91Ó°ÊÓ

The given data can be listed below as-

• The lump has a mass of $0.03 kg.$
• The velocity of one lump was$(3,3,-3) m/s$.
• The velocity of the other lump is $(-3,0,-3) m/s$.

This law states that the total momentum of an object before and after the collision becomes equal if no external forces are involved.

The equation of the law of conservation of momentum gives the momentum before and after the impact along with the velocity of the lump.

a) From the law of conservation of momentum, the equation of the total momentum of the lumps before the impact is expressed as:

$p=p_1+p_2$

where

$p=mv=mass×velocity$

Here, p is the total momentum of the of the lumps before collision, $p_1 and p_2$are the momentum of the first and the second lump respectively.

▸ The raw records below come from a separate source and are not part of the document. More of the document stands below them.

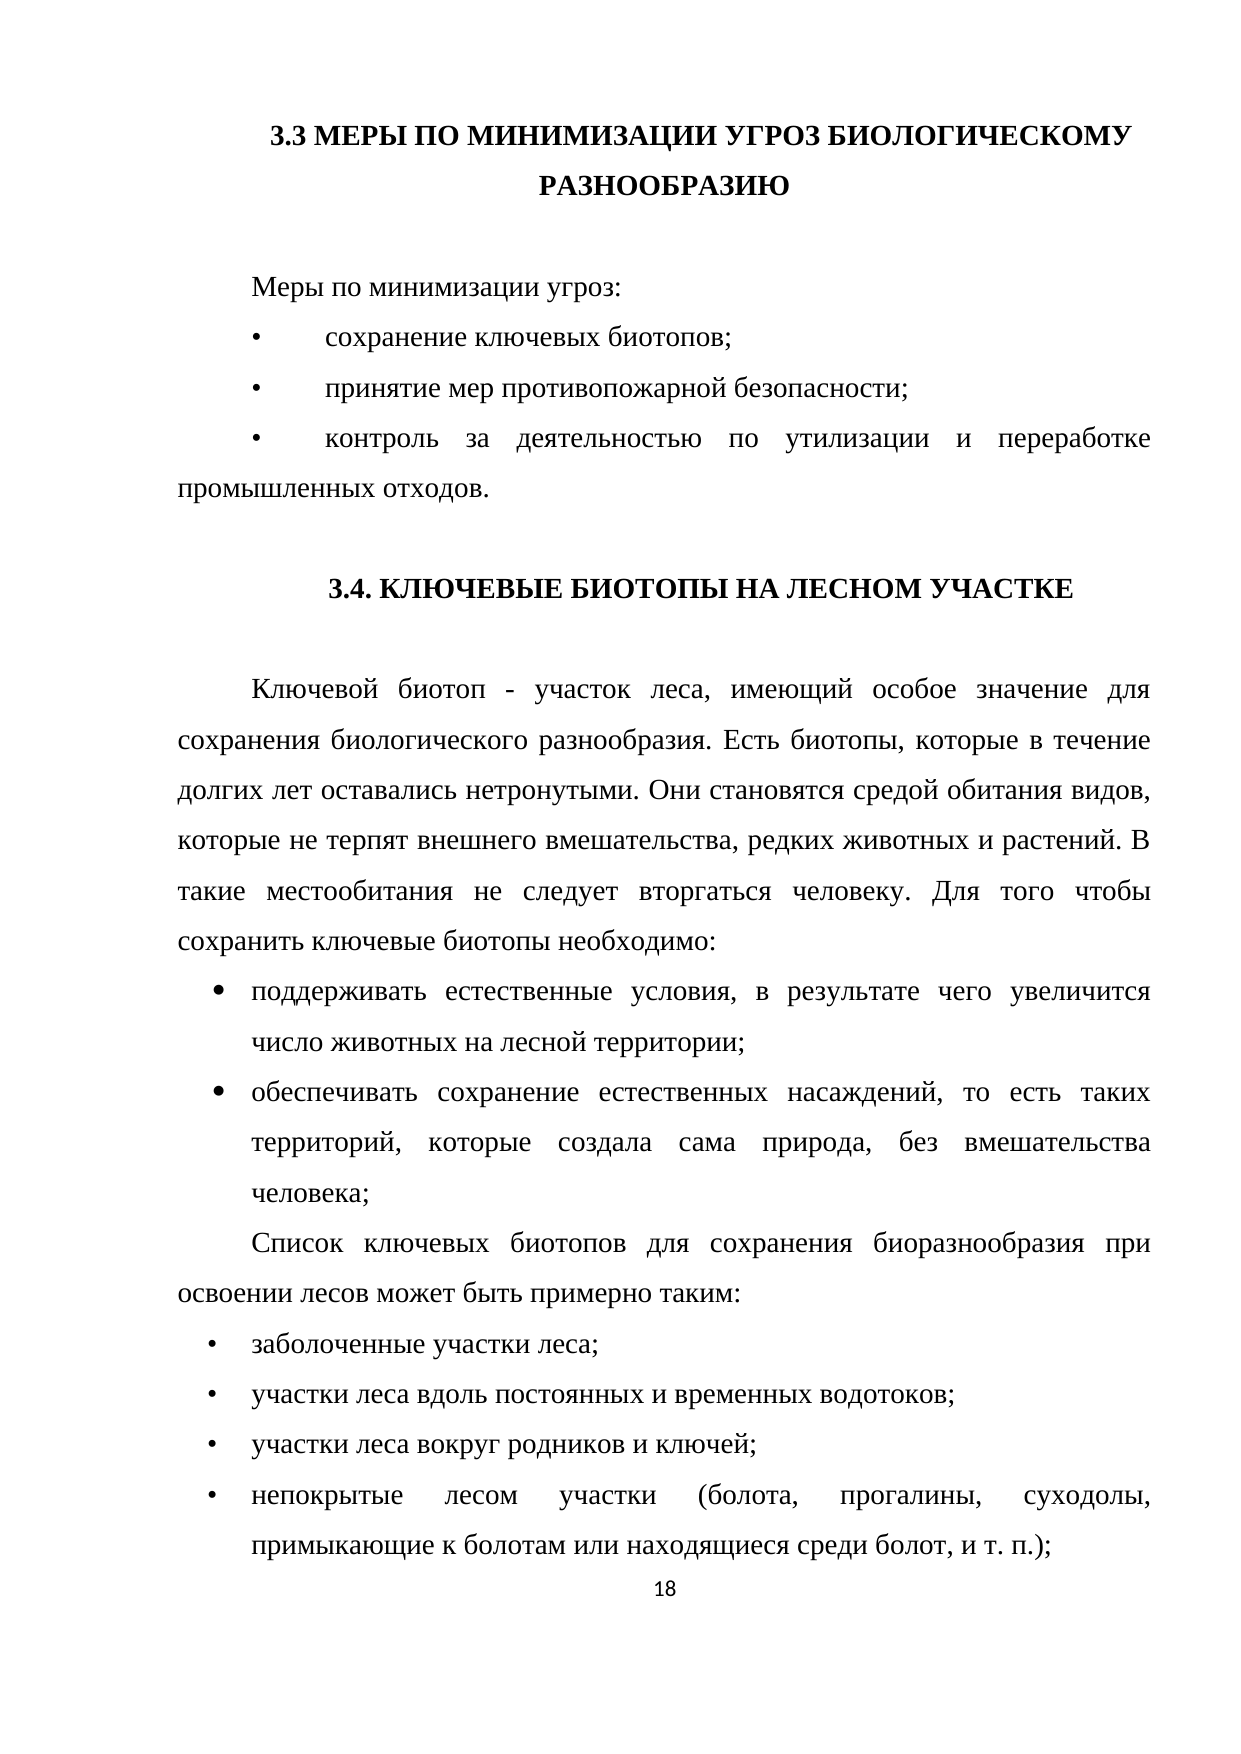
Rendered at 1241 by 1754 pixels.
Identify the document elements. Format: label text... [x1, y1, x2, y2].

text Меры по минимизации угроз: [177, 269, 1152, 303]
text • контроль за деятельностью по утилизации и переработке промышленных отходов. [177, 420, 1152, 504]
text 3.3 МЕРЫ ПО МИНИМИЗАЦИИ УГРОЗ БИОЛОГИЧЕСКОМУ РАЗНООБРАЗИЮ [177, 118, 1152, 202]
text Список ключевых биотопов для сохранения биоразнообразия при освоении лесов может быть примерно таким: [177, 1225, 1152, 1309]
list поддерживать естественные условия, в результате чего увеличится число животных на лесной территории; [213, 973, 1152, 1057]
list непокрытые лесом участки (болота, прогалины, суходолы, примыкающие к болотам или находящиеся среди болот, и т. п.); [207, 1477, 1152, 1561]
text Ключевой биотоп - участок леса, имеющий особое значение для сохранения биологического разнообразия. Есть биотопы, которые в течение долгих лет оставались нетронутыми. Они становятся средой обитания видов, которые не терпят внешнего вмешательства, редких животных и растений. В такие местообитания не следует вторгаться человеку. Для того чтобы сохранить ключевые биотопы необходимо: [177, 672, 1152, 957]
text • сохранение ключевых биотопов; [177, 319, 1152, 353]
list участки леса вокруг родников и ключей; [207, 1426, 1152, 1460]
text • принятие мер противопожарной безопасности; [177, 370, 1152, 403]
list заболоченные участки леса; [207, 1326, 1152, 1359]
list обеспечивать сохранение естественных насаждений, то есть таких территорий, которые создала сама природа, без вмешательства человека; [213, 1074, 1152, 1208]
list участки леса вдоль постоянных и временных водотоков; [207, 1376, 1152, 1410]
text 3.4. КЛЮЧЕВЫЕ БИОТОПЫ НА ЛЕСНОМ УЧАСТКЕ [177, 571, 1152, 604]
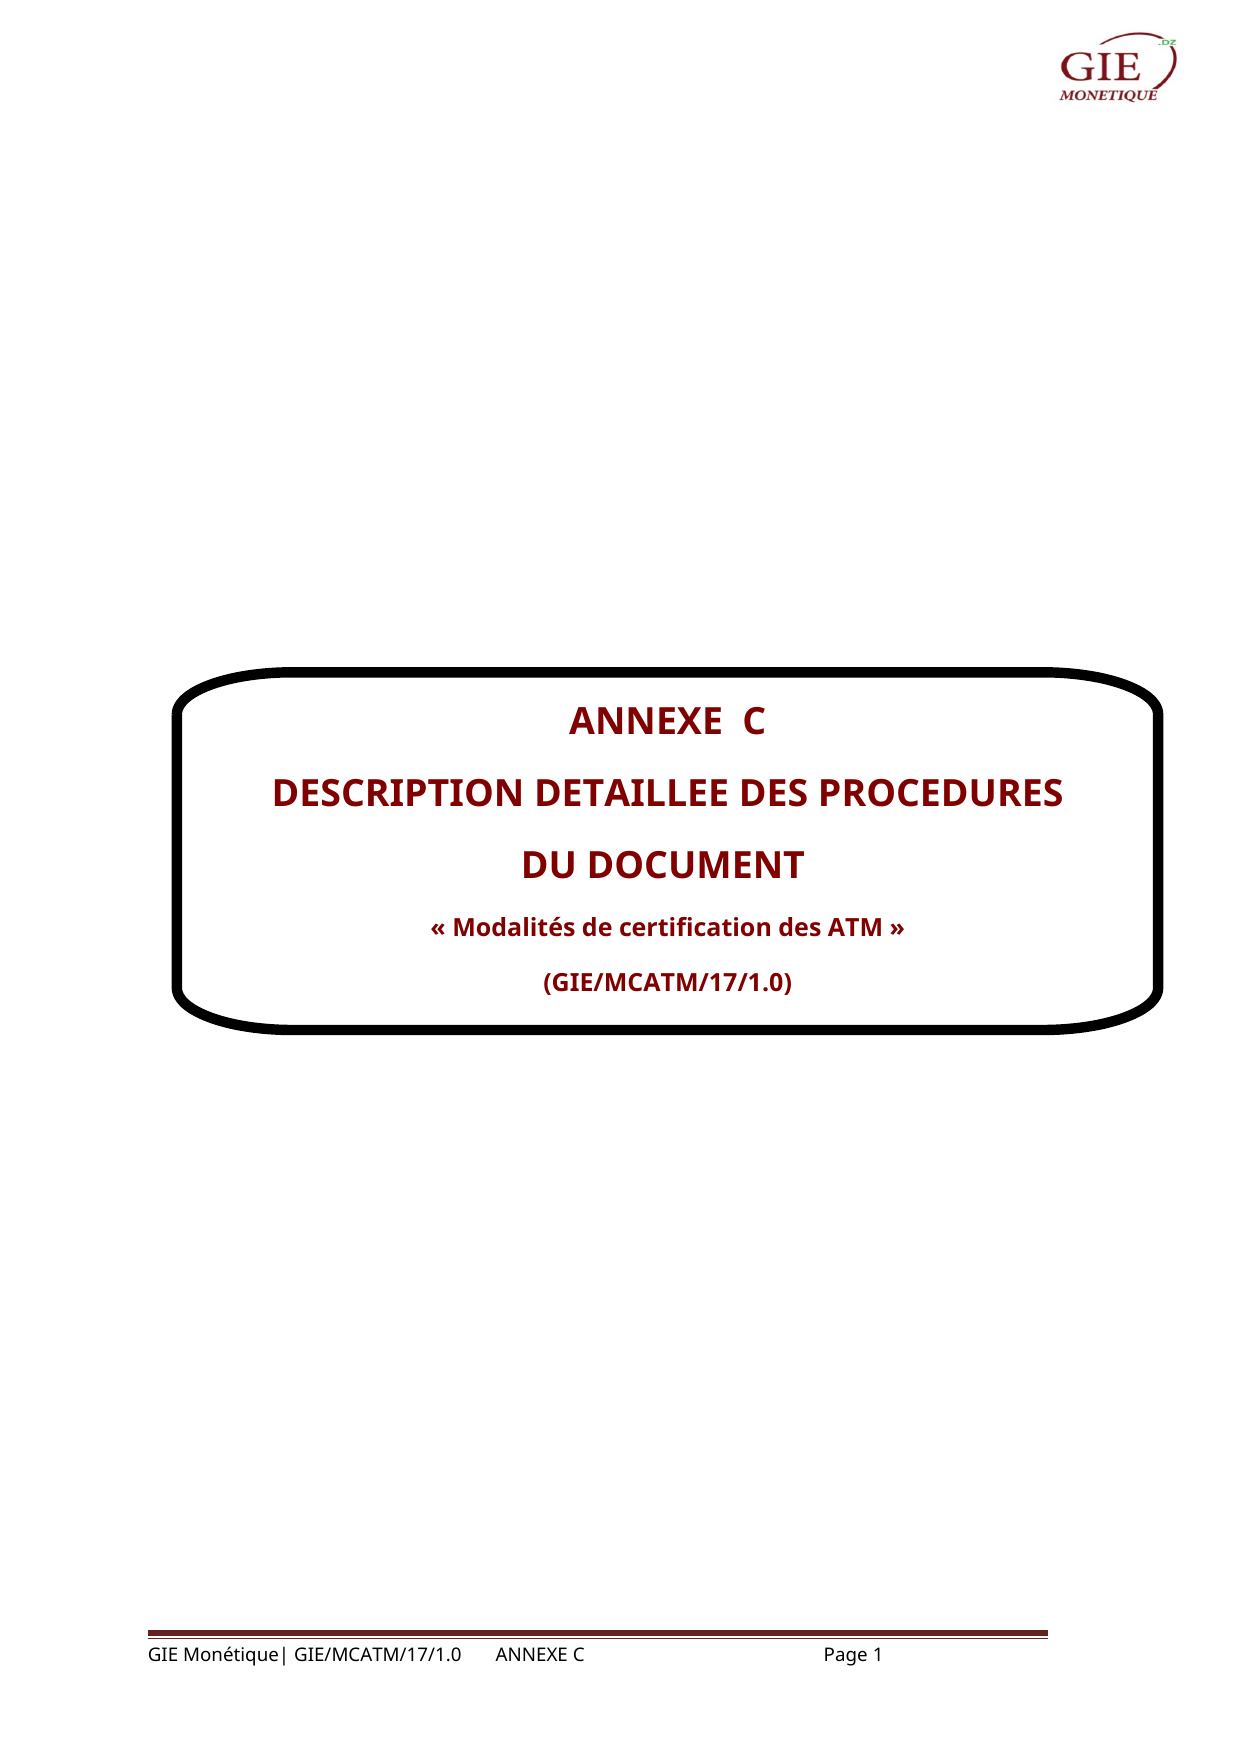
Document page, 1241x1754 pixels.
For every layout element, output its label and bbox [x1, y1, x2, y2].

Substituting the values in the above equation, we get-

$$\begin{gathered} p=(0.03 kg)×\left(\right(3,3,-3) m/s)+(0.03 kg)×\left(\right(-3,0,-3) m/s) \\ p=(0,0.09,-0.18) kg.m/s \end{gathered}$$

Thus, the total momentum of the lumps just before the impact is

$(0,0.09,-0.18) kg.m/s$.

b) According to the law of conservation of momentum, the total momentum before and after collision remains same.

Thus, the momentum of the stuck-together lump just after the collision is

$(0,0.09,-0.18) kg.m/s$.

c) According to the law of conservation of momentum, the velocity of the stuck-together lump just after the collision is expressed as-

$v=\frac{p}{m_1+m_2}$

Here, v is the velocity of the stuck-together lump, p is the momentum of the body and $m_1 and m_2$are the masses of the bodies.

Substituting the values in the above equation, we get-

$$\begin{gathered} v=\frac{(0,0.09,-0.18)\mathrm{kg}·\mathrm{m}/\mathrm{s}}{0.03\mathrm{kg}+0.03\mathrm{kg}} \\ v=(0,1.5,-3) m/s \end{gathered}$$

Thus, the velocity of the stuck-together lump just after the collision is $(0,1.5,-3) m/s$.